What this task involves: Output exactly the lines from the first line of the records below through the line containing "index mcp: (171, 117)", both included, leaving out any pictures.
Data for analysis Block Start
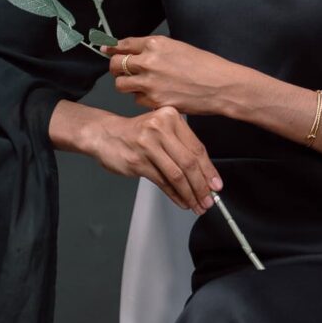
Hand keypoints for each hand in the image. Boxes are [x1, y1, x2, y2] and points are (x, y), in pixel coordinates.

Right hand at [86, 104, 223, 213]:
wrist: (105, 134)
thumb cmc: (136, 133)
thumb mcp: (162, 130)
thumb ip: (181, 146)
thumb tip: (205, 175)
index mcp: (171, 117)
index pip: (197, 148)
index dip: (209, 170)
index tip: (216, 185)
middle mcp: (160, 128)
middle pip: (189, 163)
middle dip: (201, 186)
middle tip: (208, 200)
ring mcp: (148, 145)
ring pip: (176, 175)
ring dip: (189, 194)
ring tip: (197, 205)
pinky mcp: (138, 161)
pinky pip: (162, 182)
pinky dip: (174, 195)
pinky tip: (181, 201)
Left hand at [105, 34, 248, 118]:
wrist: (220, 85)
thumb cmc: (205, 66)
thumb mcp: (178, 48)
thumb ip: (154, 50)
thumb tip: (135, 52)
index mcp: (155, 44)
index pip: (123, 44)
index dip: (112, 47)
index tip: (106, 48)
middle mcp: (149, 61)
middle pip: (115, 65)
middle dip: (116, 68)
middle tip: (122, 72)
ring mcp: (150, 82)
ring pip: (121, 85)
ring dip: (126, 85)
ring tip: (138, 85)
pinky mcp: (154, 101)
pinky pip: (136, 100)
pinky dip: (142, 98)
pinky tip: (155, 95)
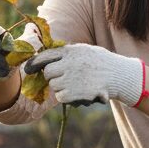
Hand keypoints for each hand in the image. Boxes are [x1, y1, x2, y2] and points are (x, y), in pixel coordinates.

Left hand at [22, 43, 145, 107]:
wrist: (119, 74)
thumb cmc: (101, 62)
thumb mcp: (84, 50)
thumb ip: (66, 53)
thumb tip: (46, 59)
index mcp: (70, 51)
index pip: (45, 56)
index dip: (34, 63)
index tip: (28, 68)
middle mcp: (69, 63)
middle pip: (48, 73)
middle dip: (53, 77)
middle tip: (66, 78)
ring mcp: (72, 78)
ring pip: (54, 85)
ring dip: (62, 87)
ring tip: (77, 84)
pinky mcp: (75, 92)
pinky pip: (61, 96)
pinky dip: (67, 97)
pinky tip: (78, 92)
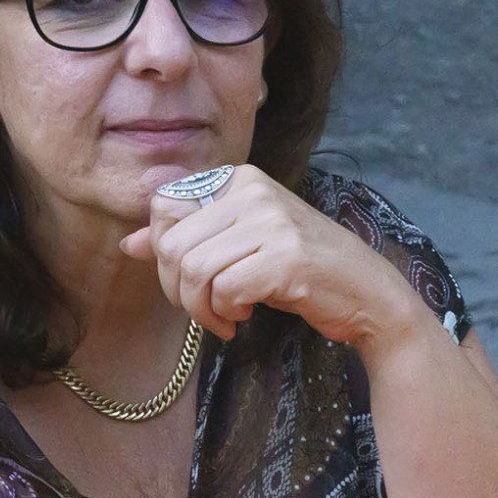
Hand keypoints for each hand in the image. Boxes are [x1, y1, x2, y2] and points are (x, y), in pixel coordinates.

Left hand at [119, 165, 421, 349]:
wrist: (368, 293)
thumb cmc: (302, 270)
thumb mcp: (241, 245)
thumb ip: (188, 239)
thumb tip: (130, 244)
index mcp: (240, 179)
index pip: (163, 206)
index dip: (163, 252)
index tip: (189, 279)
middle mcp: (254, 191)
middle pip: (173, 243)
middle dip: (178, 289)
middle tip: (204, 309)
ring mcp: (272, 221)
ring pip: (194, 269)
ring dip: (200, 308)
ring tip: (224, 317)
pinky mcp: (285, 257)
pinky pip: (224, 289)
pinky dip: (225, 313)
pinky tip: (245, 316)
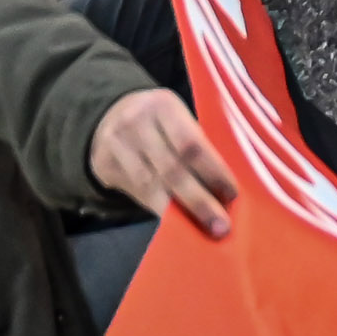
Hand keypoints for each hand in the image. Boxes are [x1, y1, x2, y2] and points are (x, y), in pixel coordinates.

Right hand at [89, 87, 237, 239]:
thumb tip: (223, 187)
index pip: (191, 143)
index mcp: (164, 106)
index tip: (232, 194)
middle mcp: (137, 123)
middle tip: (221, 226)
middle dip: (199, 200)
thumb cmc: (158, 121)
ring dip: (180, 211)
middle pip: (171, 168)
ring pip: (151, 186)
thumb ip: (195, 144)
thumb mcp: (176, 117)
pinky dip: (159, 209)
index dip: (213, 171)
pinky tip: (176, 223)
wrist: (107, 115)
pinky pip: (137, 194)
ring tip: (203, 229)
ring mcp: (117, 144)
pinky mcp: (104, 165)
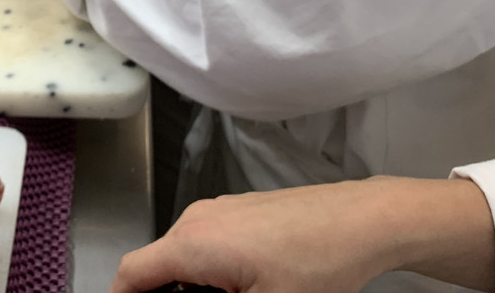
Data for analysis Block End
Your response:
Hand keypoints for each hand in the image. Boxes are [x1, y1, x2, y2] and points are (x, y), in pixel coordinates.

Right hand at [86, 104, 223, 213]:
wrist: (105, 134)
thumb cmc: (136, 133)
thumb mcp: (162, 130)
thumb ip: (181, 146)
thumb tip: (205, 175)
index mcp: (171, 117)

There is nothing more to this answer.